Кейт три дня жил в этом мире — туманном выдуманном мире жизни Лавкрафта и кошмарном мире его рассказов.
Затем звонок Уэверли вернул его назад, в реальность.
Ну и что ты теперь думаешь о Лавкрафте?
Уэверли удобно устроился в кресле, отхлебнул глоток бренди, в то время как они оба глядели на закат из окна убежища Кейта.
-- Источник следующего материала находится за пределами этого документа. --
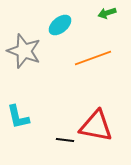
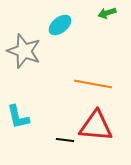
orange line: moved 26 px down; rotated 30 degrees clockwise
red triangle: rotated 6 degrees counterclockwise
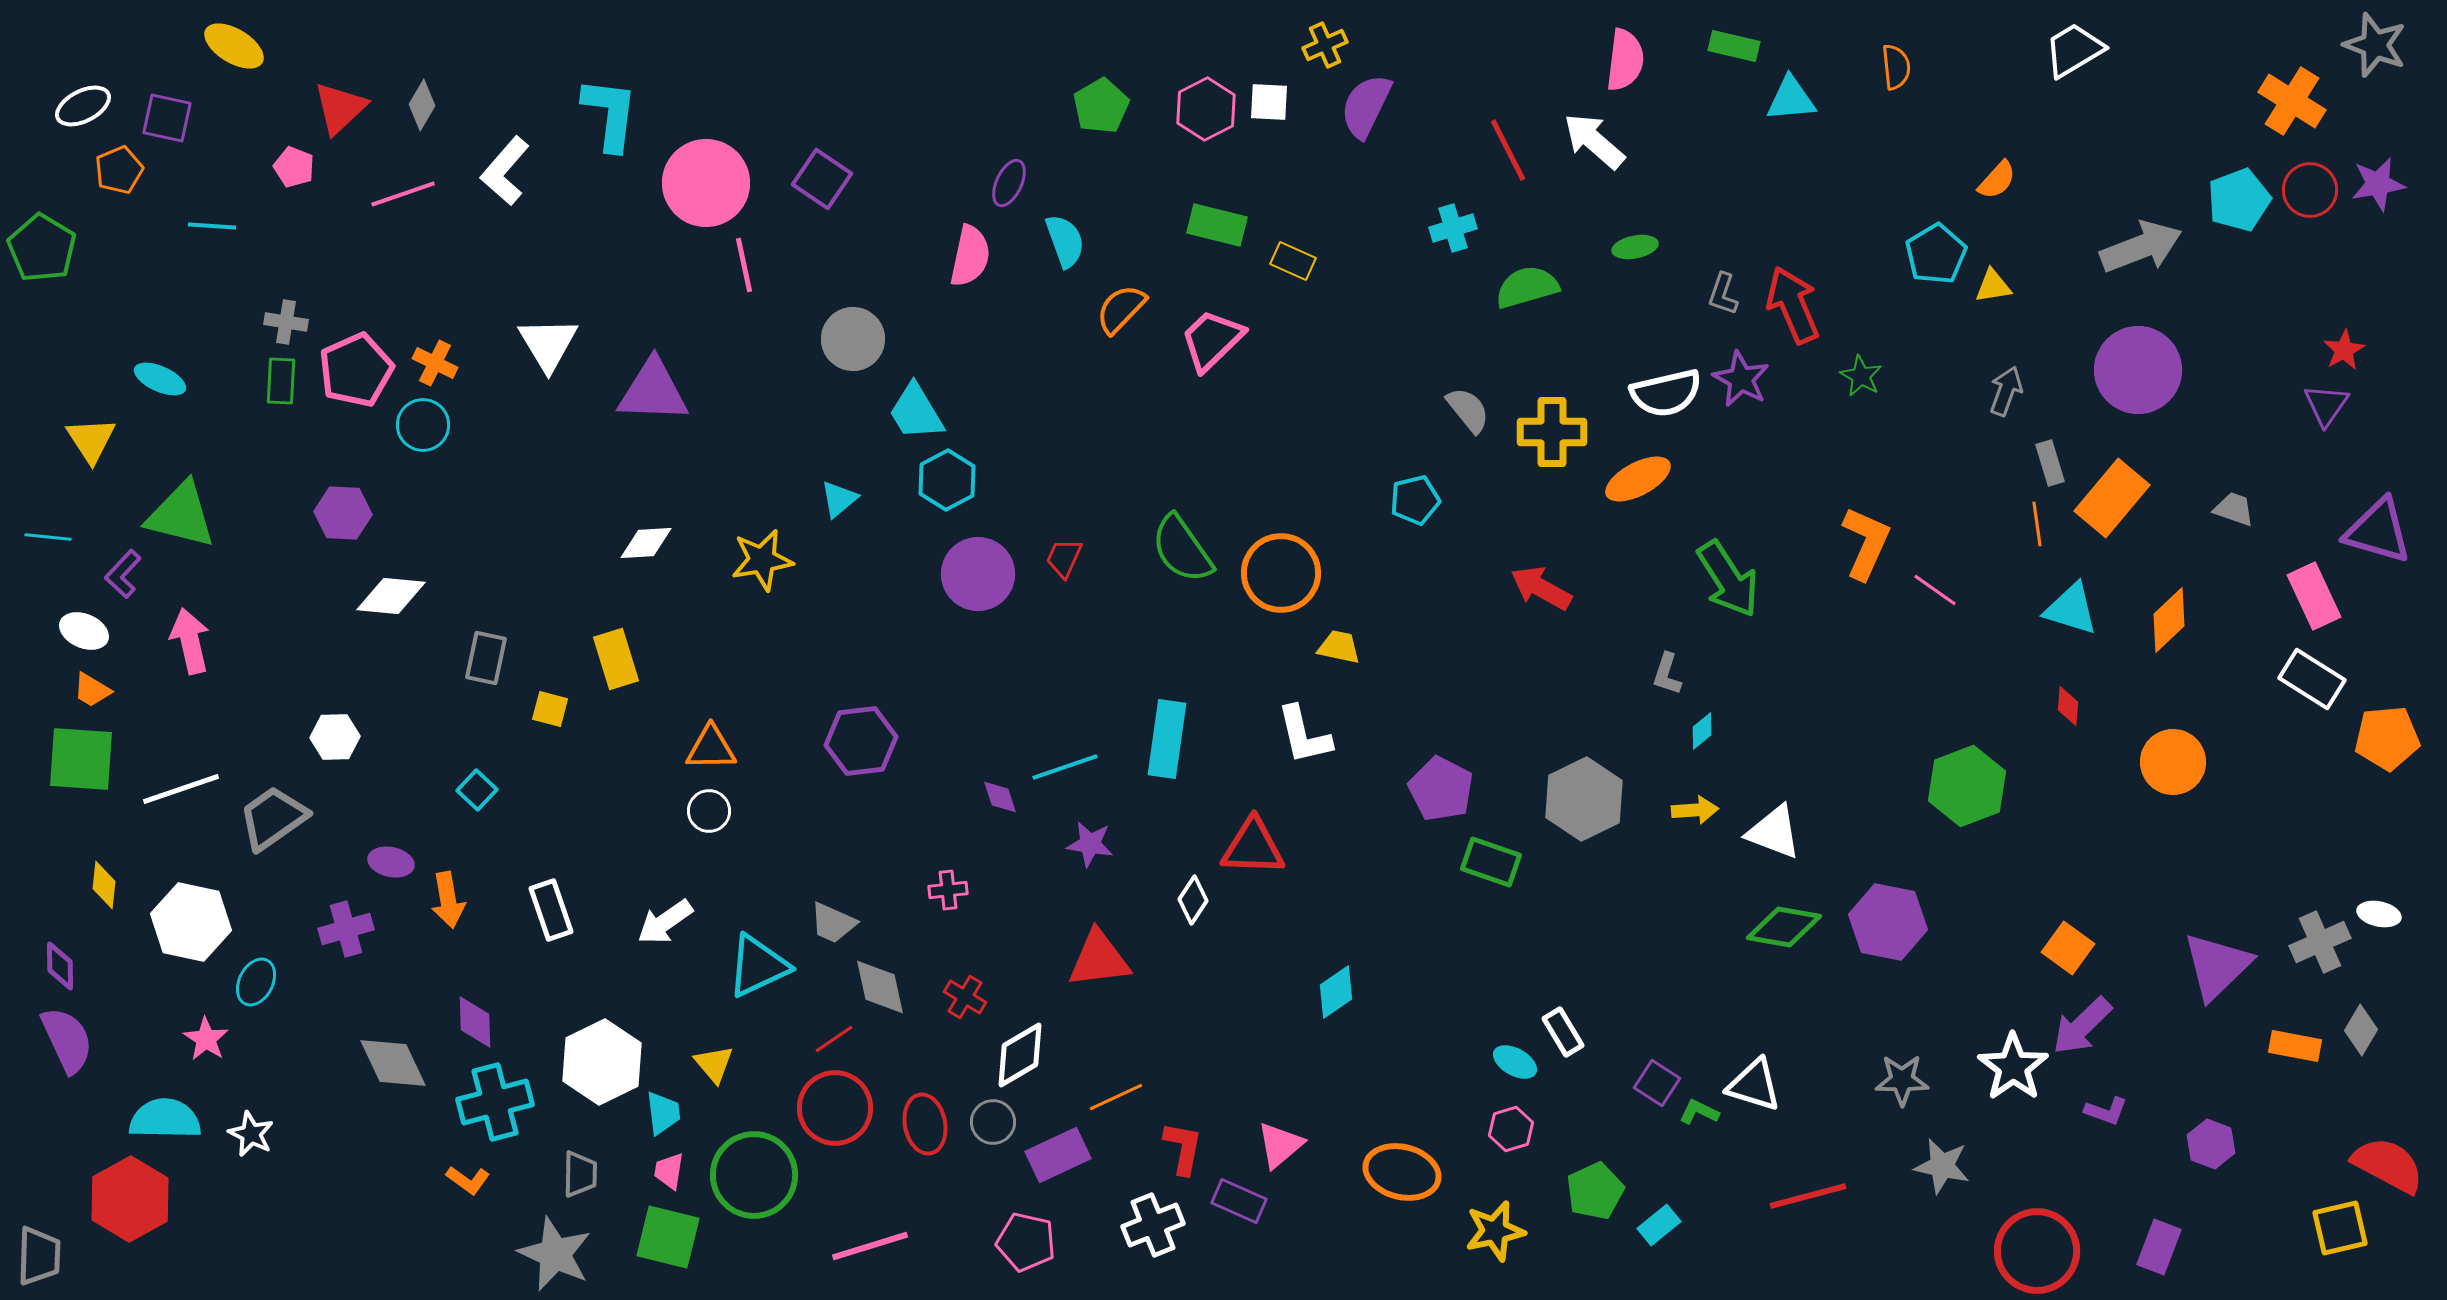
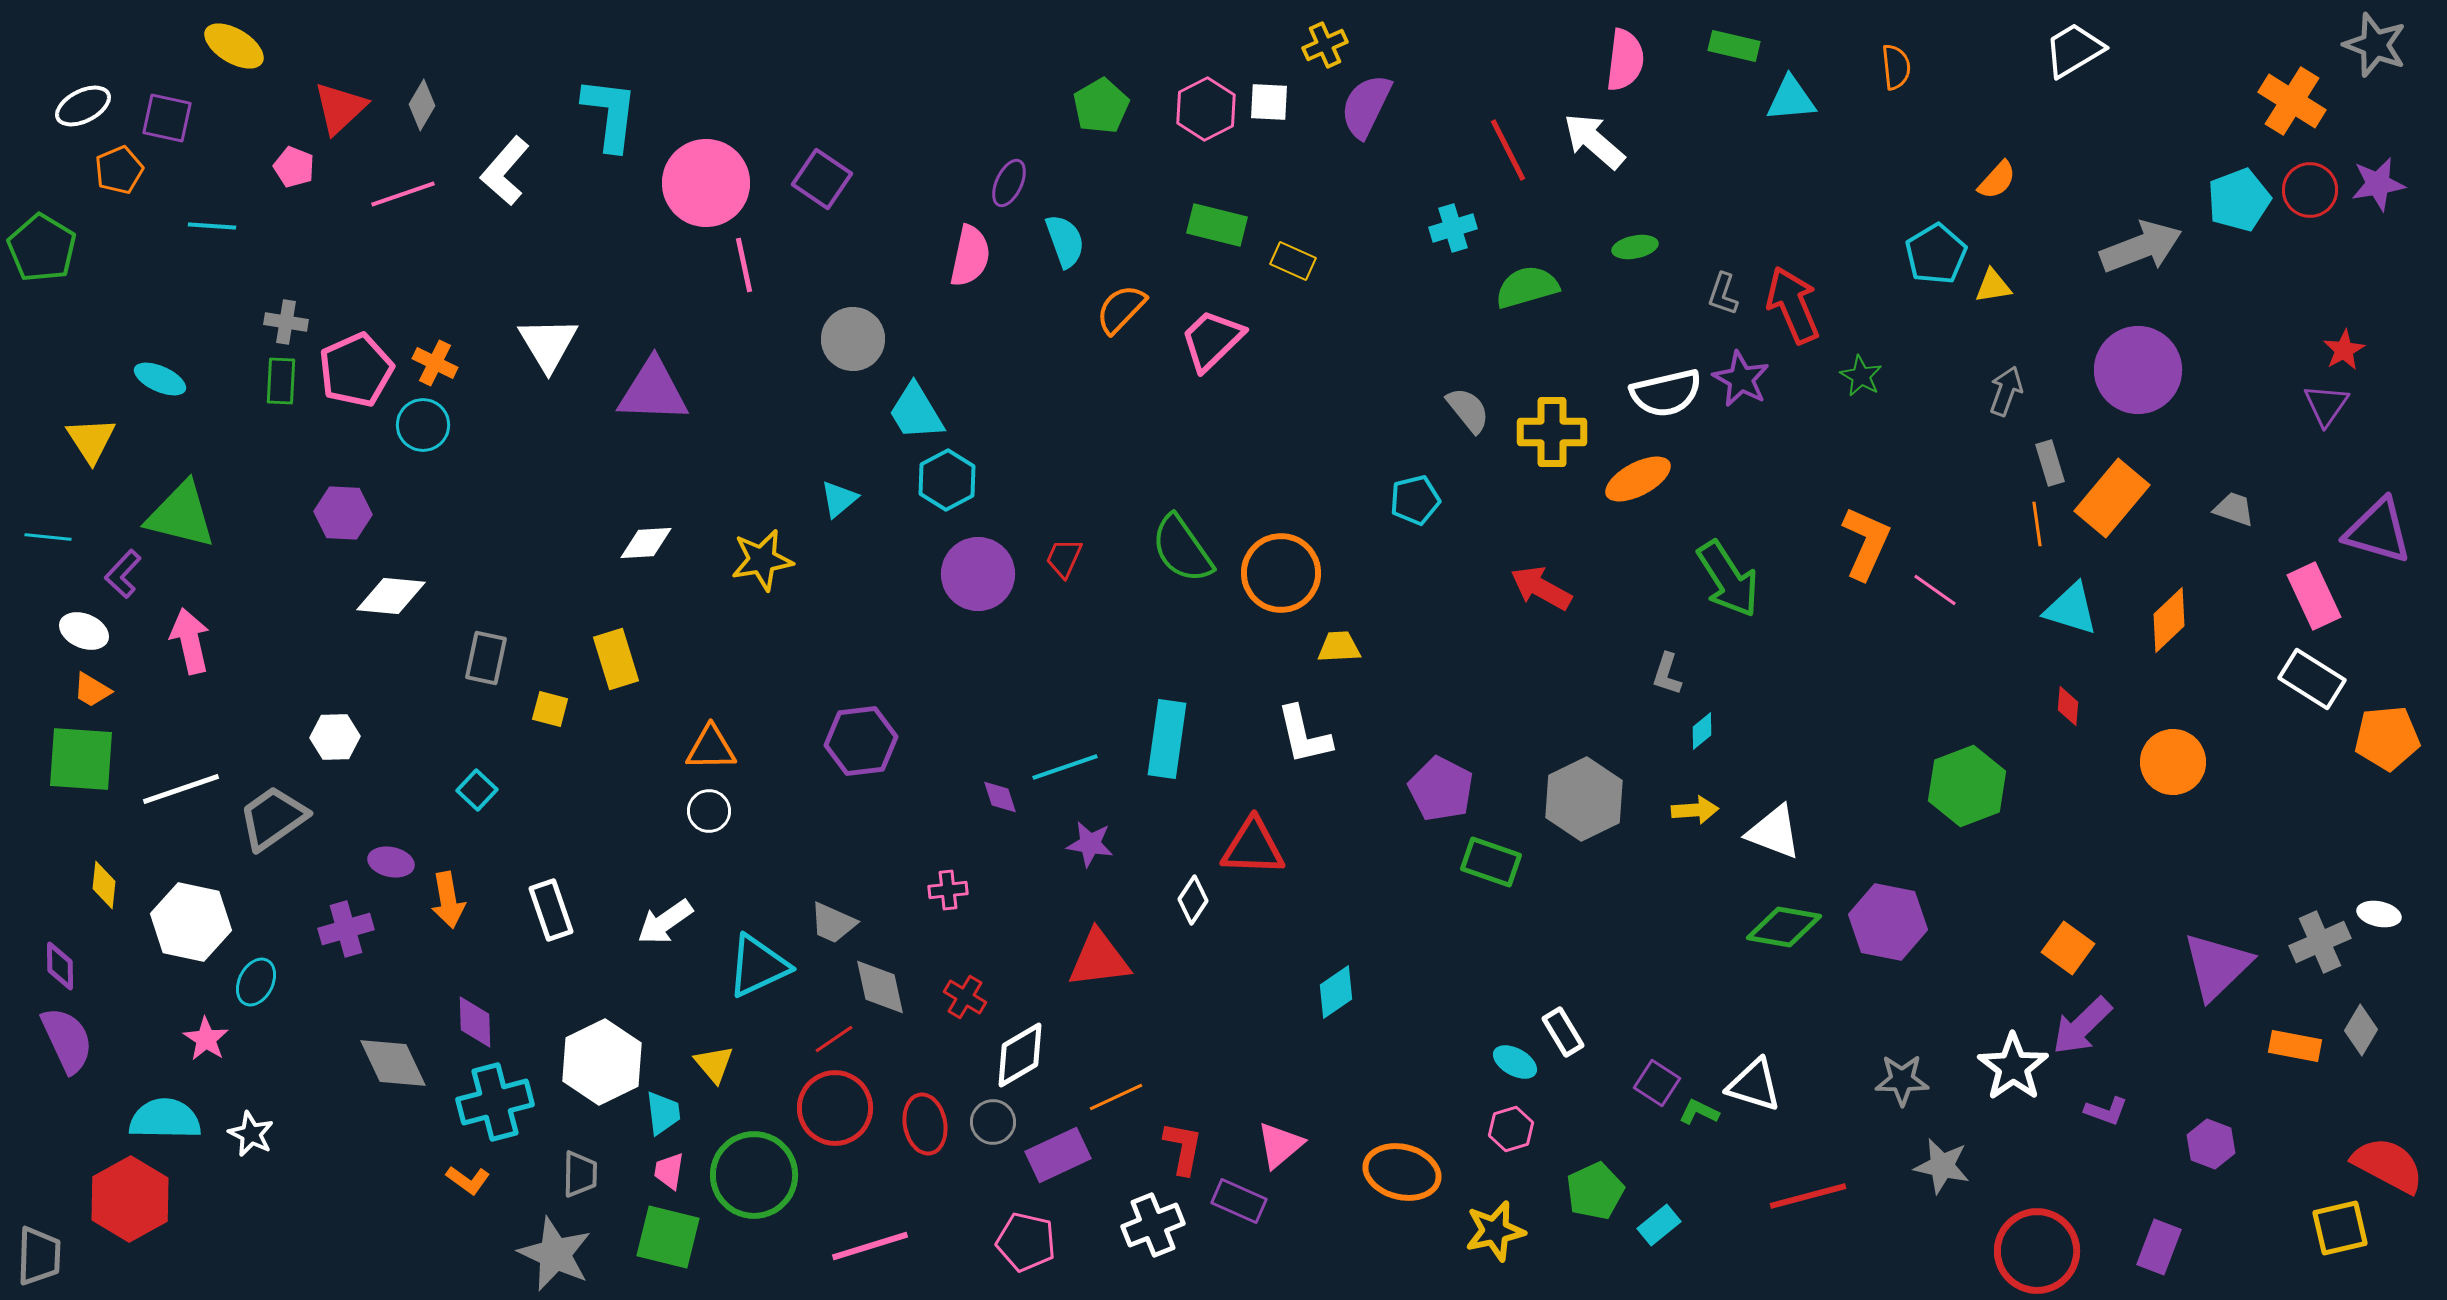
yellow trapezoid at (1339, 647): rotated 15 degrees counterclockwise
Кейт пожал плечами. — У него чудовищное воображение, в этом нет никаких сомнений.
Никаких?
Что ты хочешь этим сказать?
А вот что: я полагаю, то, что он писал, — не выдумка, — Уэверли подался вперед. — Я полагаю, что он пытался предупредить нас.
О чем? Не говори мне, что ты веришь в нечисть.
Но ведь кто-то верит, — глаза Уэверли сузились под стеклами темных очков. — Кто-то украл твою картину. Кто-то убил продавца, у которого ты ее купил.
А что говорит полиция?
Полиция не говорит ничего, — Уэверли подергал свою бороду. — Ничего не последовало за этим убийством — ни строчки в газетах за три дня, — и, я думаю, что ни одной строчки не будет. Убийца не оставил ключей к разгадке. Если бы мы не нашли тот клочок бумаги…
Это ничего не доказывает. Также как и картина, — Кейт сделал глоток бренди. — Многие художники рисуют монстров, но это вовсе не означает, что подобные создания существуют на самом деле. Многие люди совершают странные и загадочные ритуалы; среди них вполне могут быть таинственные мистические культы вроде тех, что описывает в своих историях Лавкрафт. Но все, чему они поклоняются, — это только суеверие, не больше и не меньше. Это ясно и просто.
Я не думаю, что это ясно, и не думаю, что это просто, — Уэверли потянулся к графину с бренди и вновь наполнил свой стакан. — То же касается и Лавкрафта — все его биографы соглашались в том, что он был последовательным материалистом. Я убежден, что он писал фантастические истории, чтобы прикрыть факты.
Какие же факты?
Факты смешения рас, — Уэверли кивнул. — Лавкрафт по-пуритански относился к сексу, однако эта тема красной нитью проходит сквозь его рассказы. Даже в ранних историях его болезненная неприязнь к чужим указывает на то зло, что таится в смешении разных кровей, то зло, что разрушит основы цивилизации и повергнет человечество на дочеловеческий уровень.
Вспомни выродившуюся подземную расу, описанную в «Притаившемся ужасе» и «Крысах в стенах» В «Артуре Джермине» он рассказывает о потомке обезьяны и человека, но я думаю, он, действительно, сталкивался с чем-то худшим. Затем, в «Модели Пикмана» он открыто говорит о вампирах, тварях, которые пожирают мертвых, и, по всей видимости, рождены в сообществе некрофилов.
Но все это только прелюдия к подлинному ужасу не спаривание высшего с низшим, человека с животным, живого с мертвым, — но нечто еще более устрашающее: спаривание человека с монстром.
Вспомни Уилбура Уэнтли и его брата-близнеца из «Данвичского ужаса» — детей Йог-Сотота и матери-женщины. Подумай о деревенских жителях в «Мороке над Иннсмутом», которые поклонялись полинезийским богам Канаки, используя сексуальные обряды, в результате которых возникала раса отродий, которые жили на земле до тех пор, пока у них не развивалась иннсмутская внешность — рыбьи глаза и лягушачьи лица, и которые, в конце концов, ускользали в море, чтобы там, на глубине, присоединиться к Великому Ктулху, — Уэверли залпом осушил стакан с бренди. — Вот о чем пытался Лавкрафт рассказать нам в своих историях: монстры существуют среди нас.
Кейт поставил свой стакан на стол.
Если Лавкрафт и вправду верил во всю эту сверхъестественную чепуху, почему же в его рассказах вымысел?